Smiling, I leaned over and kissed Jack on the cheek while he leaned over my shoulder. The only sound was the click of the mouse as Jack looked through the photos. His eyes were focused and mouth open. He seemed to really like the apartment. That immediate connection with somewhere you felt you could imagine your life and call home.
“It reminds me of here.” Jack said, pointing at how the kitchen connected to the living room.
“Do you like it here?” I asked.
“I wish we could stay here.” Jack sighed deeply. A melancholy statement. I reached back and wrapped my arms around him, pulling him closer despite the computer chair that kept us apart.
“Maybe that is enough looking for today. You want to order in?” I asked, bookmarking the apartment and turning off the computer. I could see Jack reflected back to me in the dark screens. It seemed to elongate his features, pulling those already almost too big eyes even larger. It was almost comical and I smiled, slowly standing up. “We could do Lucy’s Diner again?” The greasy diner food seemed to be Jack’s favorite, especially the large Belgian waffles with bananas and confectioner’s sugar. Jack had a sweet tooth that was betrayed by the fact he was missing a few of his molars. Casualties from childhood gone unsupervised. There was also the slightly too bright canine tooth that was fake due to a fight him and Gideon had when they first starte
d dating. These facts were extracted one by one, much like those teeth. Festering stories that over time led to pain, but then relief once you were finally rid of them.
There had been long nights of sitting on the couch and just talking. Long meandering conversations that often turned to our pasts, but only in small parts. Our conversations did not linger there long and these pieces were taken bit by bit. There was talk about the usual things like our favorite movies, as well arguments over radio stations and the subsequent compromise station. The two-hour-long conversation about cooking eggs and an even longer one about breakfast for dinner. Jack spoke of all the scandals his neighbors were involved with. Being kept at home meant he had a lot of time to people-watch and eavesdrop, and he certainly seemed to have a talent for it. Turns out that those made for TV movies weren’t always incorrect. There were swingers, drugs, and cheating all up and down that block. No murder though, at least not that Jack knew. Money doesn’t bring happiness, it would seem.
Jack and I also both shared a reluctance to share the sensitive subjects. Jack confided in me the story of his scars; which ones were from accidents like climbing trees or crashing his bike, and which ones came from less humorous sources such as himself or Gideon. While I had already known about his back, he went into detail the horrific ordeals his family and the Church had put him through in the name of God back in Rivière-du-Loup, Québec. In turn, Jack learned about my family back in Georgia.

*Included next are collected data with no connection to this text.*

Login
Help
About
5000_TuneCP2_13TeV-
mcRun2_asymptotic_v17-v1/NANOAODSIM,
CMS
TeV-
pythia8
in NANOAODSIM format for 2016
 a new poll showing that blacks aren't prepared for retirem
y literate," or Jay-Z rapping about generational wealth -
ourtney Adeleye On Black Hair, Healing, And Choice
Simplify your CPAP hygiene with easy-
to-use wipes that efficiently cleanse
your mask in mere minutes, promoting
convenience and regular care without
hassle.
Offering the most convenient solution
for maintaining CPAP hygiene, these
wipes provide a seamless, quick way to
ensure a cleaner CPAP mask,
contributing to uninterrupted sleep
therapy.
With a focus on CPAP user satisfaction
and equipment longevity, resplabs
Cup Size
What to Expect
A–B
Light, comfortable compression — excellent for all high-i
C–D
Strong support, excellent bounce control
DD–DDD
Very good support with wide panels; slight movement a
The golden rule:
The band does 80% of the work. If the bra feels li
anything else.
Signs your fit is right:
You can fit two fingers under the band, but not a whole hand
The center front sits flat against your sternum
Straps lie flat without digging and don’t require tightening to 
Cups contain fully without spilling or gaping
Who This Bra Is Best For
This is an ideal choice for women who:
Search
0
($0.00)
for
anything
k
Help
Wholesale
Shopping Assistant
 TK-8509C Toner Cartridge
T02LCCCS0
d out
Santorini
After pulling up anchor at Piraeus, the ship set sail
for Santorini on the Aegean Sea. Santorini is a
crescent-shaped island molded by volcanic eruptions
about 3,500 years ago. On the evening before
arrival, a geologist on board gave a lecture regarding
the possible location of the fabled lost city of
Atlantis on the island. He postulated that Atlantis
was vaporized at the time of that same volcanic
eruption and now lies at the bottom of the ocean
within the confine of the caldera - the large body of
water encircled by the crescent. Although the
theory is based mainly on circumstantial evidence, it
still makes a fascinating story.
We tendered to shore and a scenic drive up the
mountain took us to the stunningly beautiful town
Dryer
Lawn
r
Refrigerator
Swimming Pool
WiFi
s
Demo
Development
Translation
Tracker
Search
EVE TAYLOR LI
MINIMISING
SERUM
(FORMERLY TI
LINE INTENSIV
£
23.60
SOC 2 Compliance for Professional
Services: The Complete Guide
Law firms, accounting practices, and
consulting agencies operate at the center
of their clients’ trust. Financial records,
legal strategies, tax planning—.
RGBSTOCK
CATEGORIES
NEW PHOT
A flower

He learned about my business failures and about how my parents risked their house for me. My mother’s early demise due to cancer. My guilt about not moving back home to take care of her.
As the days ran on, conversations turned to the more mundane such as who needed to pick up what and where our next dates would be. We started planning for the future, for what would be our lives together. Jack seemed to focus on planning the move, making sure that we picked the perfect place and often went above budget. My focus was on reigning Jack back into reality. Moving was expensive and not simple. Jack was raised in families where everything was taken care of for him, including now with Gideon. He had never held down a job and there was a lot he still needed to learn about the world, I quickly found out.